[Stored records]
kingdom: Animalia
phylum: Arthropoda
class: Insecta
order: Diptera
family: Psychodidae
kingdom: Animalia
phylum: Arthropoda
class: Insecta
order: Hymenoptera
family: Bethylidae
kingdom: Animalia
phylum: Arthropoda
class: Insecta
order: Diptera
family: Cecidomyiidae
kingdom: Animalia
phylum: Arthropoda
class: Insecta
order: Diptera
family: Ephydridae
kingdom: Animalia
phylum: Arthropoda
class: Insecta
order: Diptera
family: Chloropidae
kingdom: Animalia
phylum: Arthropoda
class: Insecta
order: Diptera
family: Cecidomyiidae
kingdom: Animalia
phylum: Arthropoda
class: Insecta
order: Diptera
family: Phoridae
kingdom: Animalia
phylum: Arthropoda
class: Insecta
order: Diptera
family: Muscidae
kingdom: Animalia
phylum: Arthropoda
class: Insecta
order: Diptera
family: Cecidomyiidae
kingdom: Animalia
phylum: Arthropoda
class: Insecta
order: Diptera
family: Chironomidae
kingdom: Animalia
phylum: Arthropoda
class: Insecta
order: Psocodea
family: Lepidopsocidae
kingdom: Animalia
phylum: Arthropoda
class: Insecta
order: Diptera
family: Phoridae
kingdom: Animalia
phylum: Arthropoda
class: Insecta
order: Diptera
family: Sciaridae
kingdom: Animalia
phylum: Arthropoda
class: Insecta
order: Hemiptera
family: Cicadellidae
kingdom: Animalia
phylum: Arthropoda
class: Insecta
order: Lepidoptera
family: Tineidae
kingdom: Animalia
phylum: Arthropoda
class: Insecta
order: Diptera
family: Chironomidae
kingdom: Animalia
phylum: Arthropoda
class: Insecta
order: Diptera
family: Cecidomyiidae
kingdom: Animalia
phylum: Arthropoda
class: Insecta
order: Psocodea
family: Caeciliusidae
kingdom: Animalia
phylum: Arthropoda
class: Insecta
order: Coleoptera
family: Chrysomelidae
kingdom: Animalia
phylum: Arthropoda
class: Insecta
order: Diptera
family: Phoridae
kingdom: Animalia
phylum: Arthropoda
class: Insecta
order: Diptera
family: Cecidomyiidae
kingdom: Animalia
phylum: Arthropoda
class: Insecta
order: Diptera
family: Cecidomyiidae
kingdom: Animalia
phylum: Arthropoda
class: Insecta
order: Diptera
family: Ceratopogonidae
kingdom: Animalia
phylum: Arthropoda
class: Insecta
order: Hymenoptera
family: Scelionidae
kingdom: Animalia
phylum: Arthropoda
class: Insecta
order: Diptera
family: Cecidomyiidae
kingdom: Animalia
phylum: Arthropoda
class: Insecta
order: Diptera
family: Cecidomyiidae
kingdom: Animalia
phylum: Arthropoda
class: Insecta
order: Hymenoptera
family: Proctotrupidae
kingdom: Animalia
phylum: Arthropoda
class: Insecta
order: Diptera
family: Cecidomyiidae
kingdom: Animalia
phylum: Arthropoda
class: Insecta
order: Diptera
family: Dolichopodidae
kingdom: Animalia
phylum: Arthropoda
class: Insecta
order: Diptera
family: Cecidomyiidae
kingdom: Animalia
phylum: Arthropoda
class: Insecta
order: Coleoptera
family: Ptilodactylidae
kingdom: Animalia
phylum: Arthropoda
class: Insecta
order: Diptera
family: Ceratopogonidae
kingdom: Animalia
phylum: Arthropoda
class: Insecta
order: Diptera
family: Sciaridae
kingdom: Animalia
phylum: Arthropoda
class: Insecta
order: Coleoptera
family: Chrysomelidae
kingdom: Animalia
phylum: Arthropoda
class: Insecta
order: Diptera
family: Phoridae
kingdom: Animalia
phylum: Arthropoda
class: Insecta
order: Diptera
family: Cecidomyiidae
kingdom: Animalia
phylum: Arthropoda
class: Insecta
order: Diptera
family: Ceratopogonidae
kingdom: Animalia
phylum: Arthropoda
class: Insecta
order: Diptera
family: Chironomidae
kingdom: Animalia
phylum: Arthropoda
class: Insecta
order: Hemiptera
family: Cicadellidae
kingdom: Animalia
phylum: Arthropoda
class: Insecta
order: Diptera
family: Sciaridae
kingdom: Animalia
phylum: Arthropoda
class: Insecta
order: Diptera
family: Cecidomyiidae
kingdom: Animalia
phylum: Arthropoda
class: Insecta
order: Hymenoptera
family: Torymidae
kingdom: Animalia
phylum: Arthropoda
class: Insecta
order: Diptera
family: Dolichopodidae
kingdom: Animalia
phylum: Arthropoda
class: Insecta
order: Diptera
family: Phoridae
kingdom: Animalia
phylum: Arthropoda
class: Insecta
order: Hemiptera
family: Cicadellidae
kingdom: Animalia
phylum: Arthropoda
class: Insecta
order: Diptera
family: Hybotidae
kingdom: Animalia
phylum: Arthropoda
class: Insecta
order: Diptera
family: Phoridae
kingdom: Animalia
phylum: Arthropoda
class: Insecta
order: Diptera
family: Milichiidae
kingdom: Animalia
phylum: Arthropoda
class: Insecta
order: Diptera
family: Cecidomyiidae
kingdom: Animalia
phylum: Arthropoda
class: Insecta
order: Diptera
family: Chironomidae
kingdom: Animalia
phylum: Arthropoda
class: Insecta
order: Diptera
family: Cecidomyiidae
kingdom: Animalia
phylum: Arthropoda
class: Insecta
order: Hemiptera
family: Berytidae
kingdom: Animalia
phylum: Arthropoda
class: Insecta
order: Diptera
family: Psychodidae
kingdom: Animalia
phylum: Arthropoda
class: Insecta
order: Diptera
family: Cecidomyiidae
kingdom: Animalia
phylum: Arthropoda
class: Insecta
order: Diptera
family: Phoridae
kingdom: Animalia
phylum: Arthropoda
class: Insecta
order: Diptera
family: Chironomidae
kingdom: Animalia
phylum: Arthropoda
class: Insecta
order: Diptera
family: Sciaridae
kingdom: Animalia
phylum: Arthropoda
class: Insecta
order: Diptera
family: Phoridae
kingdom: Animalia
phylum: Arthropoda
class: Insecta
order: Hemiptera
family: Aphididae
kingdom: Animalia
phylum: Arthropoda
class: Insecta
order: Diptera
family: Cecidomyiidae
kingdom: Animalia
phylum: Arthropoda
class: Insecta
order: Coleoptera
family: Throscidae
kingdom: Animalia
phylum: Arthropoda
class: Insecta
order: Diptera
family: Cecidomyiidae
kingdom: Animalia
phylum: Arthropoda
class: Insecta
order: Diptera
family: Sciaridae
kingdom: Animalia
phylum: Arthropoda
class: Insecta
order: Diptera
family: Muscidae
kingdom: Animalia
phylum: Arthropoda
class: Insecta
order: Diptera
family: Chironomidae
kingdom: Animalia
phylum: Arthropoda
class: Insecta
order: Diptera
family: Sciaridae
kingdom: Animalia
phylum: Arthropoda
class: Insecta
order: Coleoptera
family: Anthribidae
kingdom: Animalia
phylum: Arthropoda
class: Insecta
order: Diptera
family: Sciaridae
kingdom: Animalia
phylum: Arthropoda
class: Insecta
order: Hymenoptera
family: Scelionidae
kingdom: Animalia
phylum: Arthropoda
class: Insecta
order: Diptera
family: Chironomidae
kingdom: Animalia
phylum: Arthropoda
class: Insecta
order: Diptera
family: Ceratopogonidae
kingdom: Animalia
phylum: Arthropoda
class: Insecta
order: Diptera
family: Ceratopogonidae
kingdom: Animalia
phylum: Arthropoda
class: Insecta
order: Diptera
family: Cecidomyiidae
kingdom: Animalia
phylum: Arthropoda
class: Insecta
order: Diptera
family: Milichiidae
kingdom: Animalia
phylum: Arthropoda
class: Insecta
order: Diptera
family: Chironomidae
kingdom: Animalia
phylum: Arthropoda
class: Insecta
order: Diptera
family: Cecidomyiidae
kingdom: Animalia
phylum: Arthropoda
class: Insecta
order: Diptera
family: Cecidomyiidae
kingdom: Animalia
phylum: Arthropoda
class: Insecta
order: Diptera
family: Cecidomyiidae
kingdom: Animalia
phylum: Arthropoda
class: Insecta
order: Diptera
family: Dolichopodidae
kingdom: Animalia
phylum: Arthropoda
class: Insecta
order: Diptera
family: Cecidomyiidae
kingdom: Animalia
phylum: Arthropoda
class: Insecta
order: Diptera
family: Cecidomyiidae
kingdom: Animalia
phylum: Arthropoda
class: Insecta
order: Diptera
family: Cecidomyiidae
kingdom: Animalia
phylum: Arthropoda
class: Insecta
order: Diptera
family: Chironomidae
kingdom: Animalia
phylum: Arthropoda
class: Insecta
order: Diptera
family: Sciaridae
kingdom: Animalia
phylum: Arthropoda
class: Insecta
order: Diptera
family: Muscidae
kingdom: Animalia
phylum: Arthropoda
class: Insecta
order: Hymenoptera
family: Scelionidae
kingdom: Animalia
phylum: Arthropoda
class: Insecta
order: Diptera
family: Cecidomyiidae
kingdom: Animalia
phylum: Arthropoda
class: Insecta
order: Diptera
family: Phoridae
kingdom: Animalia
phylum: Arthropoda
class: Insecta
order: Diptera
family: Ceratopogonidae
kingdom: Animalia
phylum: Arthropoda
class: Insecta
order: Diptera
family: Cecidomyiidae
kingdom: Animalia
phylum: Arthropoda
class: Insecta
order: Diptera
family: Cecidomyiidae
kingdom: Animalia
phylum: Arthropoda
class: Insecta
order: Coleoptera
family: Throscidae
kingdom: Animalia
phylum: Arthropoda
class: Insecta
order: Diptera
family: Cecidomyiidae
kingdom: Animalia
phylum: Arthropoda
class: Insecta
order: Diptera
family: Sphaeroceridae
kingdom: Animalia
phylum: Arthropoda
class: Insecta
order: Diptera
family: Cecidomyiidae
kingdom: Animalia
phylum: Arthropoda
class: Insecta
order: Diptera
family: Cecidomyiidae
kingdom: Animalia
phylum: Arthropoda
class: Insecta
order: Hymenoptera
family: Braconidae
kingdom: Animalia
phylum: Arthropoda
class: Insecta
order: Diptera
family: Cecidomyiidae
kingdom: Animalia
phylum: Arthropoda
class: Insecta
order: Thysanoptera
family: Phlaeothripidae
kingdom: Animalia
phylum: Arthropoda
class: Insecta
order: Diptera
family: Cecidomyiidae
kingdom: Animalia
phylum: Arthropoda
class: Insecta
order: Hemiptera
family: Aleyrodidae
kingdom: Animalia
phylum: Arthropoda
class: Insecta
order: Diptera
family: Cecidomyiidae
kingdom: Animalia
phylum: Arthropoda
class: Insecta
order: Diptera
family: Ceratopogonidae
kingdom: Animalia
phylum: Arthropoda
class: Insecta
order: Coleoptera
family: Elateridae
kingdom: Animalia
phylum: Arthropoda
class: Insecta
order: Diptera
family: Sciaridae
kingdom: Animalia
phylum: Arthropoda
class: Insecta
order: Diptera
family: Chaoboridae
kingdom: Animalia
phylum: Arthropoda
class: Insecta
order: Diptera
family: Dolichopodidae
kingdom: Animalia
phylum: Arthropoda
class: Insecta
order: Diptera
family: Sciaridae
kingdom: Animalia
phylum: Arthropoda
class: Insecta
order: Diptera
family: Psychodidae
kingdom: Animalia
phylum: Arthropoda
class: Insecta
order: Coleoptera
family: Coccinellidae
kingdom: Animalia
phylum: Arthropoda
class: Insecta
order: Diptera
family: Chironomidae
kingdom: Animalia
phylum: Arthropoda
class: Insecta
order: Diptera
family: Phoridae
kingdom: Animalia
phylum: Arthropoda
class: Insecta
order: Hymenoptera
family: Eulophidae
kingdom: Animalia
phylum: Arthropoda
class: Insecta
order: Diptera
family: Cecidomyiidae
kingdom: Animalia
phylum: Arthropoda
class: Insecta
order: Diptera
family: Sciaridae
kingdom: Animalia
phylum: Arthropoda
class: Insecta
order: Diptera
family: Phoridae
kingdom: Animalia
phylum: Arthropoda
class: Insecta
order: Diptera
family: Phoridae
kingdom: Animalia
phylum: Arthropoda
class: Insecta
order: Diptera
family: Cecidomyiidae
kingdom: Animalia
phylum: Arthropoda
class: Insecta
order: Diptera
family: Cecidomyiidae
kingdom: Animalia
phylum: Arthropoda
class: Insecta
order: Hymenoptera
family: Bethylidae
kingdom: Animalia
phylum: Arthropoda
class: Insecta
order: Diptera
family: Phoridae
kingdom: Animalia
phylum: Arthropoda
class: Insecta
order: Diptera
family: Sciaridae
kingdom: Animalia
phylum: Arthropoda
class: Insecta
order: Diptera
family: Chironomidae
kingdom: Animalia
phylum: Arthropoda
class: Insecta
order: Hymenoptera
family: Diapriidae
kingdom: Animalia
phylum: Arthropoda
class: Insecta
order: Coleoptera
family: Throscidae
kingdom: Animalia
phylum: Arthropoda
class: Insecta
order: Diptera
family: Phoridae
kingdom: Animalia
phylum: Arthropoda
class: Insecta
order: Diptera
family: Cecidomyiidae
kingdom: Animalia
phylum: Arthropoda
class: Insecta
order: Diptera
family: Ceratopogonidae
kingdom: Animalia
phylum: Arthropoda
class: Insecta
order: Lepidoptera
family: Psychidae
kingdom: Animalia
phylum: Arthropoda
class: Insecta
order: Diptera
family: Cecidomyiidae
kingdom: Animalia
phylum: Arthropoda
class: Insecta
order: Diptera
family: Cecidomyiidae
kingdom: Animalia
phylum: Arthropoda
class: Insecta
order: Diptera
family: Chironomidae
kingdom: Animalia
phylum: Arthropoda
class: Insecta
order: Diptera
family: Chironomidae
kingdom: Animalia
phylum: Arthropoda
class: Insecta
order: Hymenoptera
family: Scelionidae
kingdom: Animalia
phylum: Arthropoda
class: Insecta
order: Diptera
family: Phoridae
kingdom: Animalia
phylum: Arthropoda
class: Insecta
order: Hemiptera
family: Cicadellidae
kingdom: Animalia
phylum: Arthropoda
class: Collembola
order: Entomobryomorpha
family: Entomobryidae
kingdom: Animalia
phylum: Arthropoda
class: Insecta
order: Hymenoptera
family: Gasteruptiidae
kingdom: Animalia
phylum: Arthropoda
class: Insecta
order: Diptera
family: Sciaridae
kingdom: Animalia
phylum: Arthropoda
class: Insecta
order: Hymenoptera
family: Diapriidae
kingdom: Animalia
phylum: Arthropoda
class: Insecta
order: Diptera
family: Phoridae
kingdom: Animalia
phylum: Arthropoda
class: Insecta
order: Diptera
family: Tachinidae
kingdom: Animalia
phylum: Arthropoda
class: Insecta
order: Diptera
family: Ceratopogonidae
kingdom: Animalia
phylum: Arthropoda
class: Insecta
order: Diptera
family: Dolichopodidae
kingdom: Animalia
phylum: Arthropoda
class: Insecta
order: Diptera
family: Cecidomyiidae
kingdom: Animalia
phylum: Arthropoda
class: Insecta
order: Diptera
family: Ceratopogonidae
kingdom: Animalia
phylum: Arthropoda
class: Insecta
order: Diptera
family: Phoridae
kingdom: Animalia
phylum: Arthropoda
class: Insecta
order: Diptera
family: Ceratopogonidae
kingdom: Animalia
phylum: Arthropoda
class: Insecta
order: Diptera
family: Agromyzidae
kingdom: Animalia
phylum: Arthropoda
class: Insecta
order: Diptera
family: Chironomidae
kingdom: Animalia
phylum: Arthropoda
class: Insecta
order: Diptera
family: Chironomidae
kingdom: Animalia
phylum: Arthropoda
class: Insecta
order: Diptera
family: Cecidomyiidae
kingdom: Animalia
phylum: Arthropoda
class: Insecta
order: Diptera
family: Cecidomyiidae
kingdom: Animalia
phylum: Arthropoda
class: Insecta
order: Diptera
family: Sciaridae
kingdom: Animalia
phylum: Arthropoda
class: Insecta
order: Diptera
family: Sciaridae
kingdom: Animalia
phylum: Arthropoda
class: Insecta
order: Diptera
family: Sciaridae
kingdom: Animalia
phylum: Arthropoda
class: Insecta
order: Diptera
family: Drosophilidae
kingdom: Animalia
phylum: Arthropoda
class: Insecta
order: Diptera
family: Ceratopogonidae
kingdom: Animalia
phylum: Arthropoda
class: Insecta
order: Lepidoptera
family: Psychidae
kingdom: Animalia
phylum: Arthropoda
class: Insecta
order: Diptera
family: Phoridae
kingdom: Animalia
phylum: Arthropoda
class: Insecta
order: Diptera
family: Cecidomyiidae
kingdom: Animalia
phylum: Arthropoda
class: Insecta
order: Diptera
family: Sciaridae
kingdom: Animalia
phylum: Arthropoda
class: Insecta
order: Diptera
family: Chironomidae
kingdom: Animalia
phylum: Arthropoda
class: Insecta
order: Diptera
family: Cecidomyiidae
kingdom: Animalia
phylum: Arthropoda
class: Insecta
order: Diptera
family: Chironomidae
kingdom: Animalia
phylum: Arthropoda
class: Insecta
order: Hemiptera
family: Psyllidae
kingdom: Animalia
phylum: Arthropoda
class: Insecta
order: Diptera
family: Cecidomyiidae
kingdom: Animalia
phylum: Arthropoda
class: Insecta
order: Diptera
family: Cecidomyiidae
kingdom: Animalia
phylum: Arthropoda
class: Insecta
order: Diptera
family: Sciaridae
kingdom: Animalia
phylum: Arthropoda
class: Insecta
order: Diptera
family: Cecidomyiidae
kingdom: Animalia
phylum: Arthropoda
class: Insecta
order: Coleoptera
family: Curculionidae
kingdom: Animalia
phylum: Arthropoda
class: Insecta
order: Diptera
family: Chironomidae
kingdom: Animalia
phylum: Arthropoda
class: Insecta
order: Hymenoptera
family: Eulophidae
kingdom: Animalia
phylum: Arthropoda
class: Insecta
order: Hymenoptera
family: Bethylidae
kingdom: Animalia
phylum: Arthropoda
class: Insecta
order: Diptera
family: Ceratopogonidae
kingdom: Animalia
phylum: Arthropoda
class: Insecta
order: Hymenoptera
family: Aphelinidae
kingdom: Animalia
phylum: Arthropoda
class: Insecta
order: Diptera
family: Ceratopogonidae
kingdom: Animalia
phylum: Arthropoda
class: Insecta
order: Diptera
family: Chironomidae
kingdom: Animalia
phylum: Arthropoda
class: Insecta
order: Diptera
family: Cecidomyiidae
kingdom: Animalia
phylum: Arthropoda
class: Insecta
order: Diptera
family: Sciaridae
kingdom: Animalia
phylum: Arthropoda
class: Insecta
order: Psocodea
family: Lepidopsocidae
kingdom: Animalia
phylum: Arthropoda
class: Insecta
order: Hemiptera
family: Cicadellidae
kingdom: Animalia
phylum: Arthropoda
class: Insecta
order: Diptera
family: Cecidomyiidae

**What is needed:** Please render the data above as a numbered list, starting at the very first line and ending at the line that contains "family: Chloropidae", with blank lines left out.

**Finished task:**
1. kingdom: Animalia
2. phylum: Arthropoda
3. class: Insecta
4. order: Diptera
5. family: Psychodidae
6. kingdom: Animalia
7. phylum: Arthropoda
8. class: Insecta
9. order: Hymenoptera
10. family: Bethylidae
11. kingdom: Animalia
12. phylum: Arthropoda
13. class: Insecta
14. order: Diptera
15. family: Cecidomyiidae
16. kingdom: Animalia
17. phylum: Arthropoda
18. class: Insecta
19. order: Diptera
20. family: Ephydridae
21. kingdom: Animalia
22. phylum: Arthropoda
23. class: Insecta
24. order: Diptera
25. family: Chloropidae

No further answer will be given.